Tehran Lipid and Glucose Study studies indicate a protective association between the MIND and Nordic diets and the occurrence of CVD events (36, 38). The MIND diet is a hybrid of the MeDi and DASH diets, specifically designed to support neurocognitive health. It distinctively prioritizes the consumption of berries and green leafy vegetables, while demonstrating less emphasis regarding other food groups — such as total fruit, dairy, potatoes, and fish — that are emphasized more strongly in the MeDi and DASH diets (46).
The Nordic diet is a popular dietary pattern in Scandinavia and other northern European countries. Similar to the MeDi, it advocates a high intake of fruits, vegetables, whole grains, and fatty fish while recommending limited consumption of red and processed meats and saturated fatty acids. However, differences shaped by regional food availability result in distinct phytochemical profiles and fatty acid compositions between the two diets. A primary distinction lies in the principal culinary oils: Olive oil is central to the MeDi, whereas canola (rapeseed) oil is characteristic of the Nordic diet. Therefore, the Nordic diet provides a more balanced ratio of monounsaturated and polyunsaturated fats, including significant omega-3 fatty acids from both rapeseed oil and fatty fish (55).
The Portfolio diet is a therapeutic pattern designed to lower low-density lipoprotein cholesterol by incorporating multiple cholesterol-lowering foods (56). In the TLGS cohort, one study found no significant association between this diet and the incidence of T2DM over 8.9 years of follow-up (41). This null finding may be because the diet's primary mechanisms — such as bile acid binding and reduced cholesterol absorption — more directly target dyslipidemia than pathways of glucose metabolism.

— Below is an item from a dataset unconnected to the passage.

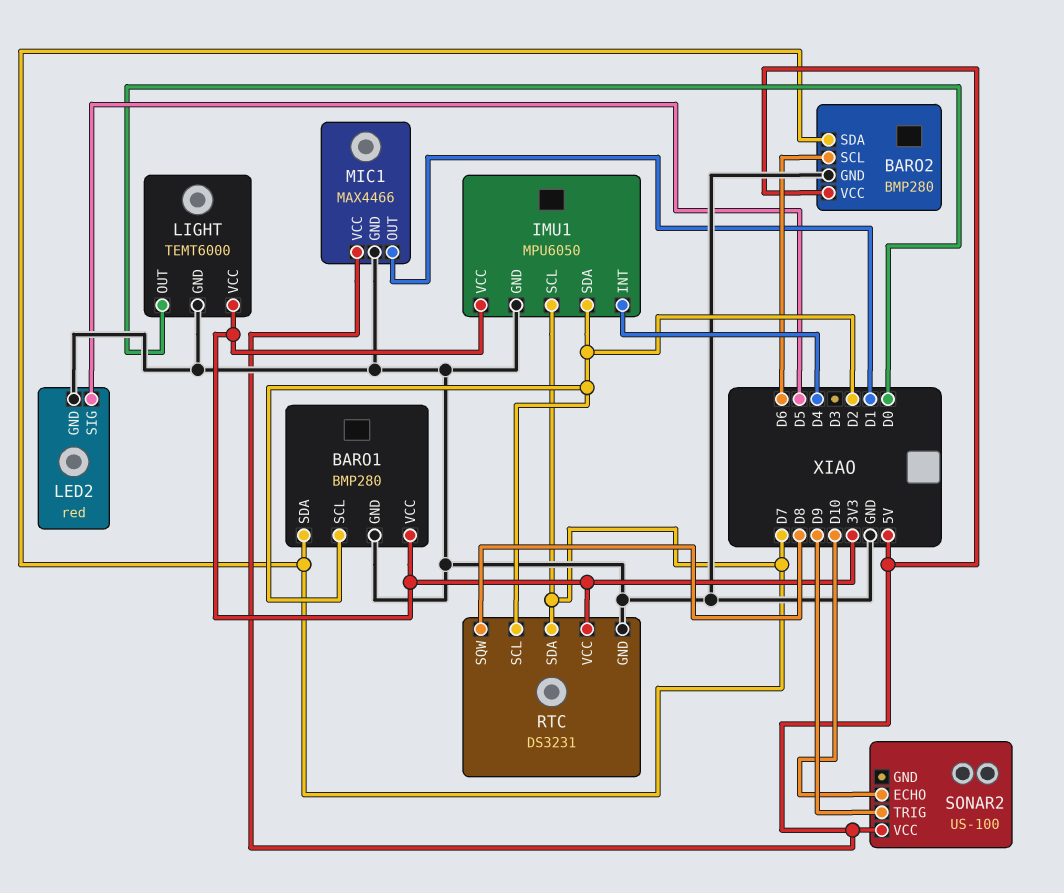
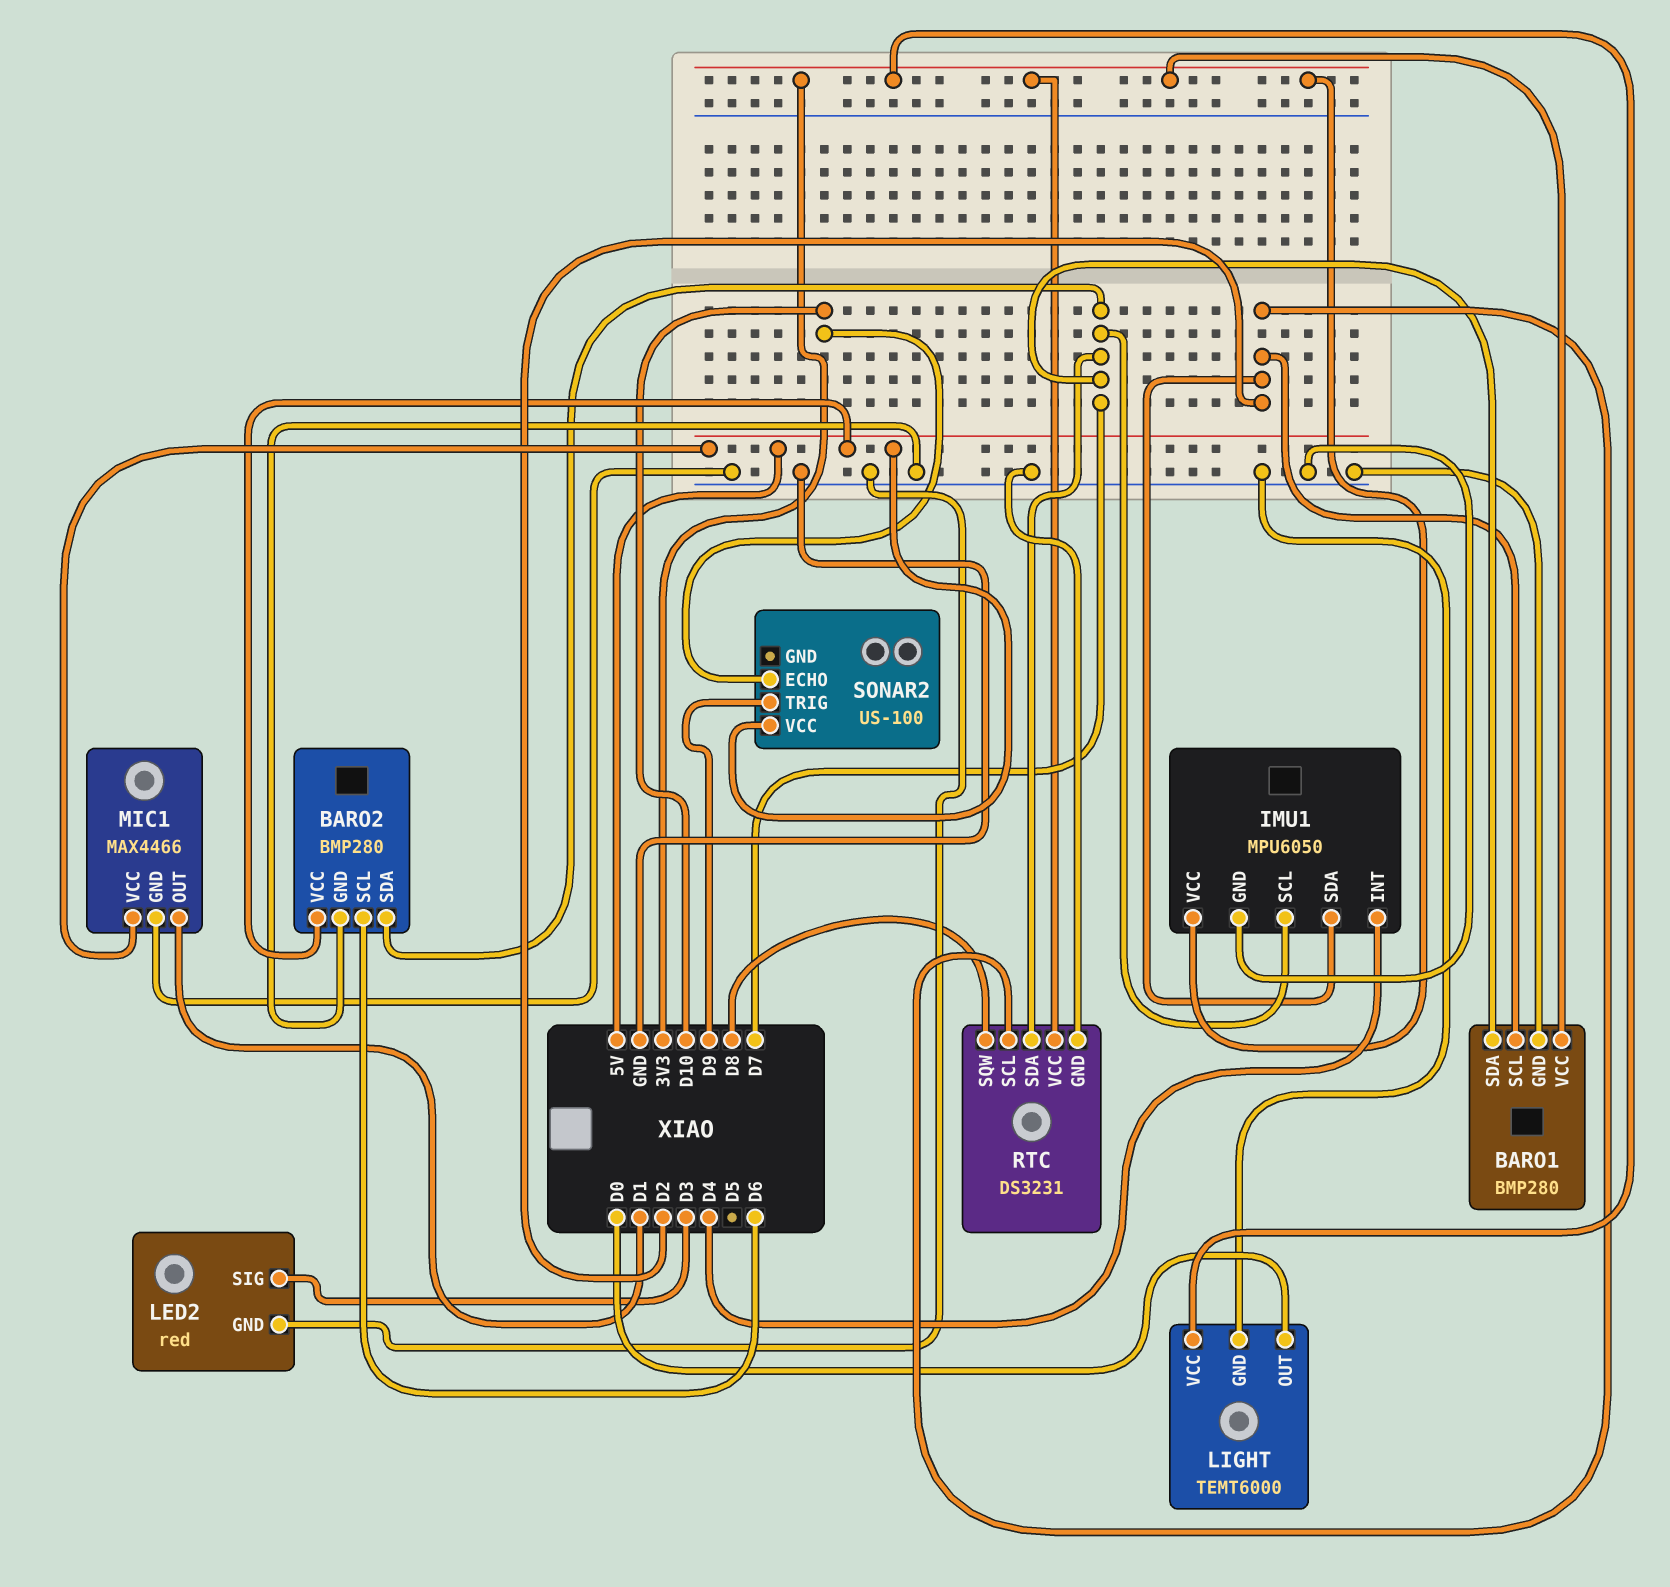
LED2 pin SIG: D5 -> D3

This review is subject to several limitations. The observational design of all included studies prevents causal inference, and residual confounding from unmeasured or imperfectly measured lifestyle factors remains a possibility. Furthermore, dietary indices in most studies were assessed only at baseline, despite the fact that diets may alter over time as a result of changes in socioeconomic factors. Additionally, the calculation of MeDi and MIND scores required modification due to a lack of data on primary culinary oils and alcohol consumption.
5.1. Conclusions
With the exception of a single study reporting a lower risk of T2DM with high MeDi adherence, the findings from the TLGS do not support a beneficial association between adherence to the MeDi or DASH diets and the incidence of T2DM or HTN. In contrast, the MIND and Nordic diets demonstrated significant inverse associations with CVDs, indicating their promise for primary prevention in the Iranian adult population. Due to the limited research on obesity, dyslipidemia, and CVD endpoints, the association between plant-based diets and these outcomes necessitates additional examination within the TLGS framework.